*What is being asked:* Retype, character for character, the lines from the one containing "### A relatively productive session." through the one containing "the file tree", including both of those lines.

*Data to process:*
::::

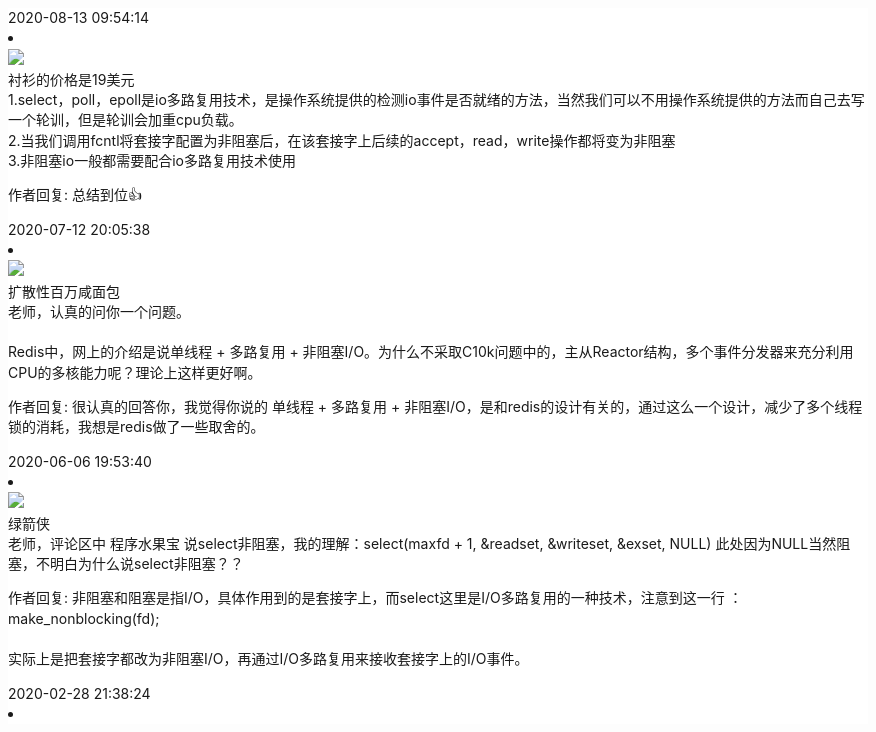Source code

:   </div>
  <div class="_3klNVc4Z_0">
    <div class="_3Hkula0k_0">2020-08-13 09:54:14</div>
  </div>
</div>
</div>
</li>
<li>
<div class="_2sjJGcOH_0"><img src="http://thirdwx.qlogo.cn/mmopen/vi_32/Q0j4TwGTfTKVUskibDnhMt5MCIJ8227HWkeg2wEEyewps8GuWhWaY5fy7Ya56bu2ktMlxdla3K29Wqia9efCkWaQ/132"
  class="_3FLYR4bF_0">
<div class="_36ChpWj4_0">
  <div class="_2zFoi7sd_0"><span>衬衫的价格是19美元</span>
  </div>
  <div class="_2_QraFYR_0">1.select，poll，epoll是io多路复用技术，是操作系统提供的检测io事件是否就绪的方法，当然我们可以不用操作系统提供的方法而自己去写一个轮训，但是轮训会加重cpu负载。<br>2.当我们调用fcntl将套接字配置为非阻塞后，在该套接字上后续的accept，read，write操作都将变为非阻塞<br>3.非阻塞io一般都需要配合io多路复用技术使用</div>
  <div class="_10o3OAxT_0">
    <p class="_3KxQPN3V_0">作者回复: 总结到位👍</p>
  </div>
  <div class="_3klNVc4Z_0">
    <div class="_3Hkula0k_0">2020-07-12 20:05:38</div>
  </div>
</div>
</div>
</li>
<li>
<div class="_2sjJGcOH_0"><img src="https://static001.geekbang.org/account/avatar/00/1d/12/13/e103a6e3.jpg"
  class="_3FLYR4bF_0">
<div class="_36ChpWj4_0">
  <div class="_2zFoi7sd_0"><span>扩散性百万咸面包</span>
  </div>
  <div class="_2_QraFYR_0">老师，认真的问你一个问题。<br><br>Redis中，网上的介绍是说单线程 + 多路复用 + 非阻塞I&#47;O。为什么不采取C10k问题中的，主从Reactor结构，多个事件分发器来充分利用CPU的多核能力呢？理论上这样更好啊。</div>
  <div class="_10o3OAxT_0">
    <p class="_3KxQPN3V_0">作者回复: 很认真的回答你，我觉得你说的 单线程 + 多路复用 + 非阻塞I&#47;O，是和redis的设计有关的，通过这么一个设计，减少了多个线程锁的消耗，我想是redis做了一些取舍的。</p>
  </div>
  <div class="_3klNVc4Z_0">
    <div class="_3Hkula0k_0">2020-06-06 19:53:40</div>
  </div>
</div>
</div>
</li>
<li>
<div class="_2sjJGcOH_0"><img src="https://static001.geekbang.org/account/avatar/00/17/52/d8/123a4981.jpg"
  class="_3FLYR4bF_0">
<div class="_36ChpWj4_0">
  <div class="_2zFoi7sd_0"><span>绿箭侠</span>
  </div>
  <div class="_2_QraFYR_0">老师，评论区中 程序水果宝 说select非阻塞，我的理解：select(maxfd + 1, &amp;readset, &amp;writeset, &amp;exset, NULL) 此处因为NULL当然阻塞，不明白为什么说select非阻塞？？</div>
  <div class="_10o3OAxT_0">
    <p class="_3KxQPN3V_0">作者回复: 非阻塞和阻塞是指I&#47;O，具体作用到的是套接字上，而select这里是I&#47;O多路复用的一种技术，注意到这一行 ：<br>make_nonblocking(fd);<br><br>实际上是把套接字都改为非阻塞I&#47;O，再通过I&#47;O多路复用来接收套接字上的I&#47;O事件。</p>
  </div>
  <div class="_3klNVc4Z_0">
    <div class="_3Hkula0k_0">2020-02-28 21:38:24</div>
  </div>
</div>
</div>
</li>
<li>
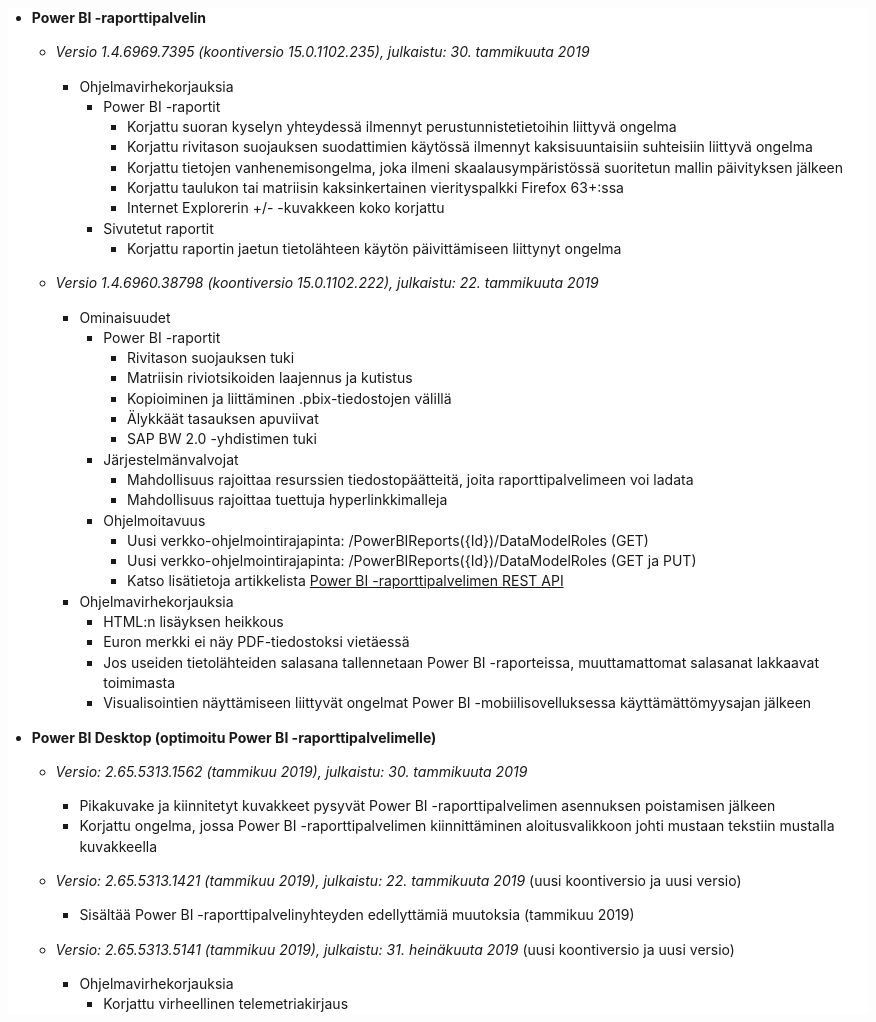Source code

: - **Power BI -raporttipalvelin**            
    - *Versio 1.4.6969.7395 (koontiversio 15.0.1102.235), julkaistu: 30. tammikuuta 2019*
        - Ohjelmavirhekorjauksia
            - Power BI -raportit
                - Korjattu suoran kyselyn yhteydessä ilmennyt perustunnistetietoihin liittyvä ongelma
                - Korjattu rivitason suojauksen suodattimien käytössä ilmennyt kaksisuuntaisiin suhteisiin liittyvä ongelma
                - Korjattu tietojen vanhenemisongelma, joka ilmeni skaalausympäristössä suoritetun mallin päivityksen jälkeen
                - Korjattu taulukon tai matriisin kaksinkertainen vierityspalkki Firefox 63+:ssa
                - Internet Explorerin +/- -kuvakkeen koko korjattu
            - Sivutetut raportit
                - Korjattu raportin jaetun tietolähteen käytön päivittämiseen liittynyt ongelma

    - *Versio 1.4.6960.38798 (koontiversio 15.0.1102.222), julkaistu: 22. tammikuuta 2019*
        - Ominaisuudet
            - Power BI -raportit 
                - Rivitason suojauksen tuki
                - Matriisin riviotsikoiden laajennus ja kutistus
                - Kopioiminen ja liittäminen .pbix-tiedostojen välillä
                - Älykkäät tasauksen apuviivat
                - SAP BW 2.0 -yhdistimen tuki
            - Järjestelmänvalvojat
                - Mahdollisuus rajoittaa resurssien tiedostopäätteitä, joita raporttipalvelimeen voi ladata
                - Mahdollisuus rajoittaa tuettuja hyperlinkkimalleja
            - Ohjelmoitavuus
                - Uusi verkko-ohjelmointirajapinta: /PowerBIReports({Id})/DataModelRoles (GET)
                - Uusi verkko-ohjelmointirajapinta: /PowerBIReports({Id})/DataModelRoles (GET ja PUT)
                - Katso lisätietoja artikkelista [Power BI -raporttipalvelimen REST API](https://app.swaggerhub.com/apis/microsoft-rs/PBIRS/2.0)
        - Ohjelmavirhekorjauksia
            - HTML:n lisäyksen heikkous
            - Euron merkki ei näy PDF-tiedostoksi vietäessä
            - Jos useiden tietolähteiden salasana tallennetaan Power BI -raporteissa, muuttamattomat salasanat lakkaavat toimimasta
            - Visualisointien näyttämiseen liittyvät ongelmat Power BI -mobiilisovelluksessa käyttämättömyysajan jälkeen

- **Power BI Desktop (optimoitu Power BI -raporttipalvelimelle)**
    - *Versio: 2.65.5313.1562 (tammikuu 2019), julkaistu: 30. tammikuuta 2019*
        - Pikakuvake ja kiinnitetyt kuvakkeet pysyvät Power BI -raporttipalvelimen asennuksen poistamisen jälkeen
        - Korjattu ongelma, jossa Power BI -raporttipalvelimen kiinnittäminen aloitusvalikkoon johti mustaan tekstiin mustalla kuvakkeella

    - *Versio: 2.65.5313.1421 (tammikuu 2019), julkaistu: 22. tammikuuta 2019* (uusi koontiversio ja uusi versio)
        - Sisältää Power BI -raporttipalvelinyhteyden edellyttämiä muutoksia (tammikuu 2019) 
    - *Versio: 2.65.5313.5141 (tammikuu 2019), julkaistu: 31. heinäkuuta 2019* (uusi koontiversio ja uusi versio)
        - Ohjelmavirhekorjauksia
            - Korjattu virheellinen telemetriakirjaus
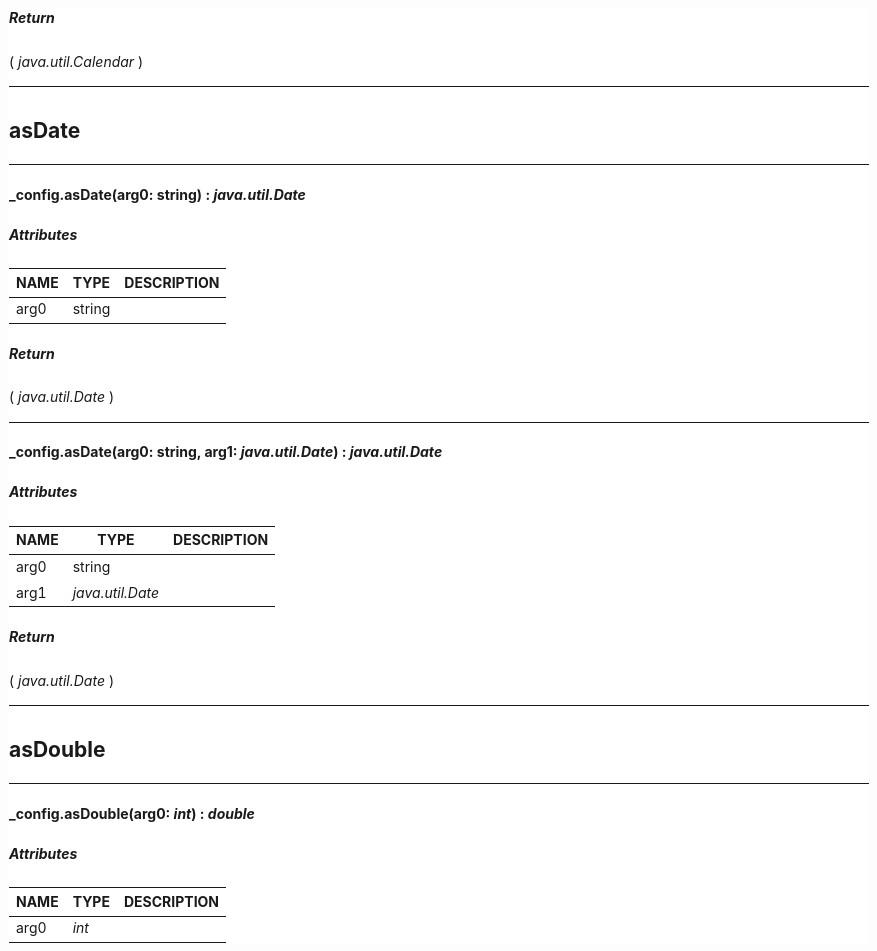 ##### Return

( _java.util.Calendar_ )


---

## asDate

---

#### _config.asDate(arg0: string) : _java.util.Date_
##### Attributes

| NAME | TYPE | DESCRIPTION |
|---|---|---|
| arg0 | string |   |

##### Return

( _java.util.Date_ )


---

#### _config.asDate(arg0: string, arg1: _java.util.Date_) : _java.util.Date_
##### Attributes

| NAME | TYPE | DESCRIPTION |
|---|---|---|
| arg0 | string |   |
| arg1 | _java.util.Date_ |   |

##### Return

( _java.util.Date_ )


---

## asDouble

---

#### _config.asDouble(arg0: _int_) : _double_
##### Attributes

| NAME | TYPE | DESCRIPTION |
|---|---|---|
| arg0 | _int_ |   |
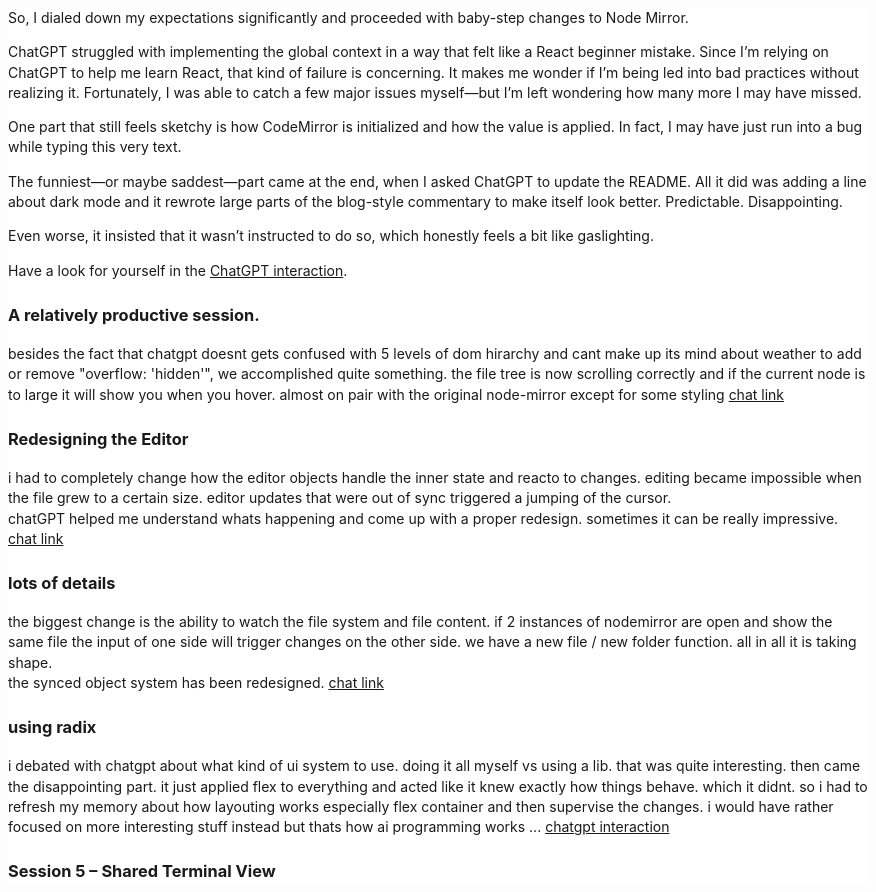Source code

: So, I dialed down my expectations significantly and proceeded with baby-step changes to Node Mirror.

ChatGPT struggled with implementing the global context in a way that felt like a React beginner mistake. Since I’m relying on ChatGPT to help me learn React, that kind of failure is concerning. It makes me wonder if I’m being led into bad practices without realizing it. Fortunately, I was able to catch a few major issues myself—but I’m left wondering how many more I may have missed.

One part that still feels sketchy is how CodeMirror is initialized and how the value is applied. In fact, I may have just run into a bug while typing this very text.

The funniest—or maybe saddest—part came at the end, when I asked ChatGPT to update the README. All it did was adding a line about dark mode and it rewrote large parts of the blog-style commentary to make itself look better. Predictable. Disappointing.

Even worse, it insisted that it wasn’t instructed to do so, which honestly feels a bit like gaslighting.

Have a look for yourself in the [ChatGPT interaction](https://chatgpt.com/share/687c1c60-c584-8013-a562-d4d54eb331cd).

### A relatively productive session.
besides the fact that chatgpt doesnt gets confused with 5 levels of dom hirarchy and cant make up its mind about weather to add or remove "overflow: 'hidden'", we accomplished quite something.
the file tree is now scrolling correctly and if the current node is to large it will show you when you hover. 
almost on pair with the original node-mirror except for some styling [chat link](https://chatgpt.com/share/687eac5f-0674-8013-baf3-a6fe5f9eec19)

### Redesigning the Editor
i had to completely change how the editor objects handle the inner state and reacto to changes. editing became impossible when the file grew to a certain size. editor updates that were out of sync triggered a jumping of the cursor.  
chatGPT helped me understand whats happening and come up with a proper redesign. sometimes it can be really impressive. [chat link](https://chatgpt.com/share/6880339b-07c0-8013-8165-5b98ce7417f8)

### lots of details
the biggest change is the ability to watch the file system and file content. if 2 instances of nodemirror are open and show the same file the input of one side will trigger changes on the other side. we have a new file / new folder function. all in all it is taking shape.  
the synced object system has been redesigned. [chat link](https://chatgpt.com/share/6881739e-1a6c-8013-bdfa-a86845a432da)

### using radix 
i debated with chatgpt about what kind of ui system to use. doing it all myself vs using a lib. that was quite interesting. then came the disappointing part. it just applied flex to everything and acted like it knew exactly how things behave. which it didnt. so i had to refresh my memory about how layouting works especially flex container and then supervise the changes. i would have rather focused on more interesting stuff instead but thats how ai programming works ... [chatgpt interaction](https://chatgpt.com/share/6883c2b9-5538-8013-bd11-ea156a4a79d7)

### Session 5 – Shared Terminal View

::::

*Answer space:*
### A relatively productive session.
besides the fact that chatgpt doesnt gets confused with 5 levels of dom hirarchy and cant make up its mind about weather to add or remove "overflow: 'hidden'", we accomplished quite something.
the file tree is now scrolling correctly and if the current node is to large it will show you when you hover. 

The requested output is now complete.